June 6, 2019

AMA grant to enhance resident training across nation

Vanderbilt University Medical Center is one of eight award recipients that will receive funding from the American Medical Association (AMA) as part of its new Reimagining Residency initiative.

Vanderbilt University Medical Center is one of eight award recipients that will receive funding from the American Medical Association (AMA) as part of its new Reimagining Residency initiative.

AMA is awarding $14.4 million to support eight innovation projects led by medical schools, residency programs and health systems from across the country that oversee graduate medical education (GME).
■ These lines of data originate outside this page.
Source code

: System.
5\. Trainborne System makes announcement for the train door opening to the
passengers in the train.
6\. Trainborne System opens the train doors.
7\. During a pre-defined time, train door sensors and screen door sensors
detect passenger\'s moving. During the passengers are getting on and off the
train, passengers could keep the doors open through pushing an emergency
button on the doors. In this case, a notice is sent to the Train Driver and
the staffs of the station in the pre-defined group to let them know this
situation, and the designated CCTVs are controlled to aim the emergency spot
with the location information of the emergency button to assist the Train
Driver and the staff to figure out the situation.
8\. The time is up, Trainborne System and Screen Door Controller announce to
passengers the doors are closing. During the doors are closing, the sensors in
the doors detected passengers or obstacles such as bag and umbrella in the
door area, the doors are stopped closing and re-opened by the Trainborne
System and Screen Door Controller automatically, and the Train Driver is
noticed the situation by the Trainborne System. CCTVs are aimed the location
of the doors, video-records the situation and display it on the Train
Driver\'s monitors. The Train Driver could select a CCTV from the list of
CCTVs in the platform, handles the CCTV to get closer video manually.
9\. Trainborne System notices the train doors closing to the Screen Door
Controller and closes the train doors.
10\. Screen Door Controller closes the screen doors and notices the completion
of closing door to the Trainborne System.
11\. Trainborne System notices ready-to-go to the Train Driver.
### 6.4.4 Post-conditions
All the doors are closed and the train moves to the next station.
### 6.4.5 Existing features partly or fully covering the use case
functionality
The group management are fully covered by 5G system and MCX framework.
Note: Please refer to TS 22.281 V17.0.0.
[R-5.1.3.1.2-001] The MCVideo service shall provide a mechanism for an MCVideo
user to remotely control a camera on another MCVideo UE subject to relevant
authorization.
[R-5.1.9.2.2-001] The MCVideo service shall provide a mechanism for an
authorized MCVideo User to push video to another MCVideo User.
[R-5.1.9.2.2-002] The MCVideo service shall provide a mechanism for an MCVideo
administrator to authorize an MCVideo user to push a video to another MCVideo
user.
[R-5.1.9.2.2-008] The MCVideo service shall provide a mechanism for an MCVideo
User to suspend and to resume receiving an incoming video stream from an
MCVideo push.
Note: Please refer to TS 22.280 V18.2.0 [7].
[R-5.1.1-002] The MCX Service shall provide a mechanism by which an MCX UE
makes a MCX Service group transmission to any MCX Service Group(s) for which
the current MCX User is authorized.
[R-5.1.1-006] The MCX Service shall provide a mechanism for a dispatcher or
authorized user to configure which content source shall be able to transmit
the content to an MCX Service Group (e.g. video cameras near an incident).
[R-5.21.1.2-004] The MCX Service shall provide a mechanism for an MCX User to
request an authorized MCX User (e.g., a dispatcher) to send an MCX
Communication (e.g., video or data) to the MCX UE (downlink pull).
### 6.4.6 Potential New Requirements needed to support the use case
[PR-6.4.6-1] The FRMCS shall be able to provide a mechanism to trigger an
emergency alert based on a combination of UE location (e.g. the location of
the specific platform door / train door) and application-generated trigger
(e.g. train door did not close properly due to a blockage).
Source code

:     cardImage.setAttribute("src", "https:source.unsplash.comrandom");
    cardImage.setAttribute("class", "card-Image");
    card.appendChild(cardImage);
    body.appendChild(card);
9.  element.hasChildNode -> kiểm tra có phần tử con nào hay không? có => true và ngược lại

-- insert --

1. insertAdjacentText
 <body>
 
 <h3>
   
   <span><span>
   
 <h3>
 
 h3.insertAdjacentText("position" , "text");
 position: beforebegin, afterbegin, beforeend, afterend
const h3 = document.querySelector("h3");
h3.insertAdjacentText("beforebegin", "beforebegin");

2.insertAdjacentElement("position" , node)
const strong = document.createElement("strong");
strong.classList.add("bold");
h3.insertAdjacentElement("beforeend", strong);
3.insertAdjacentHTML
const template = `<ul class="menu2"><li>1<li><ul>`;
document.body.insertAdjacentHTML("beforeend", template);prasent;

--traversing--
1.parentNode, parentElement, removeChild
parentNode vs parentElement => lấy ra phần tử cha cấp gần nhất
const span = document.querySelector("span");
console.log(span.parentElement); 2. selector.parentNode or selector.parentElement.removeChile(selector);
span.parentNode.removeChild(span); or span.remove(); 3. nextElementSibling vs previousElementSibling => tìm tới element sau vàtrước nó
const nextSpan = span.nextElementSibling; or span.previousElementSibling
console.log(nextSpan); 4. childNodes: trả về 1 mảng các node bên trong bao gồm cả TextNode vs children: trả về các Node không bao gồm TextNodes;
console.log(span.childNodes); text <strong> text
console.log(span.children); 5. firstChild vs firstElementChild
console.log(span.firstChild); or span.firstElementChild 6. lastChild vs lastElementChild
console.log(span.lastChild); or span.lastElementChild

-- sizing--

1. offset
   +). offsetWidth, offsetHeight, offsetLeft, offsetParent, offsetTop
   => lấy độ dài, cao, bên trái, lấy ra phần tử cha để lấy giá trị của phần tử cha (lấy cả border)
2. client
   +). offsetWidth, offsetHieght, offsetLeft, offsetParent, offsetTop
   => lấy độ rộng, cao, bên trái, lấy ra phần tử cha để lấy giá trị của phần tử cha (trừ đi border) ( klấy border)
These projects will help prepare future physicians to safely transition from medical school to residency, develop the skills needed to enhance their readiness for practice and train in an environment that promotes their well-being.

“We are honored to be selected as one of only eight recipients nationally,” said Donald Brady, MD, VUMC Senior Vice President for Educational Affairs and Senior Associate Dean for GME and Continuing Professional Development. “In the face of rapid change and complex competing forces in health care, the intertwined needs of patients, systems, and health care professionals — including those in training — demand urgent attention.”

The AMA is providing $1.8 million over five years to fund each of the following eight projects aimed at promoting systemic change in residency training:

  • California Oregon Medical Partnership to Address Disparities in Rural Education and Health (COMPADRE) — Oregon Health & Science University and University of California, Davis
  • Fully Integrated Readiness for Service Training (FIRST): Enhancing the Continuum from Medical School to Residency to Practice — University of North Carolina School of Medicine
  • NYU Transition to Residency Advantage — NYU School of Medicine
  • Promotion in Place: Enhancing Trainee Well-Being and Patient Care Through Time-Variable Graduate Medical Education — Partners HealthCare System, Massachusetts General Hospital and Brigham and Women’s Hospital
  • Reimagining Residency: Ensuring Readiness for Practice Through Growing Interprofessional Partnerships to Advance Care and Education — Maine Medical Center
  • Residency Training to Effectively Address Social Determinants of Health: Applying a Curricular Framework Across Four Primary Care Specialties — Montefiore Health System in New York
  • The Graduate Medical Training “Laboratory”: An Innovative Program to Generate, Implement and Evaluate Interventions to Improve Resident Burnout and Clinical Skill —Johns Hopkins University School of Medicine, Stanford University School of Medicine, and University of Alabama at Birmingham School of Medicine
  • The GOL2D Project (Goals of Life and Learning Delineated): Collaboration Across Academic Health Systems to Better Align GME with Learner, Patient and Societal Needs — Vanderbilt University Medical Center and University of Mississippi Medical Center

“The GOL2D Project will promote the flourishing of residents throughout their training and their careers, of their present and future patients, and of the communities in which those patients live,” Brady said. “We are thrilled to embark on this endeavor with our colleagues at the University of Mississippi Medical Center. Leveraging both our strengths and developing a true VUMC-UMMC “Residency Reimagined” Learning Community, we have the opportunity to have a positive impact not only regionally through the training of almost 1,600 residents and fellows in more than 150 training programs across both institutions, but also nationally through dissemination of our work.”

The eight projects were selected through a competitive grant process by an advisory panel made up of leading experts in medical education based upon how well they addressed the aims of the program: improving the transition from medical school to residency to preserve continuity in professional development, ensuring readiness for practice through modifications of residency curricula, and optimizing the learning environment to support well-being among trainees, mentors, and staff.

The new AMA Reimagining Residency grant recipients will join the AMA Accelerating Change in Medical Education initiative launched in 2013 to create the medical schools of the future, led at VUMC by Bonnie Miller, MD, MMHC, Senior Associate Dean for Health Sciences Education and Executive Vice President Educational Affairs, VUMC.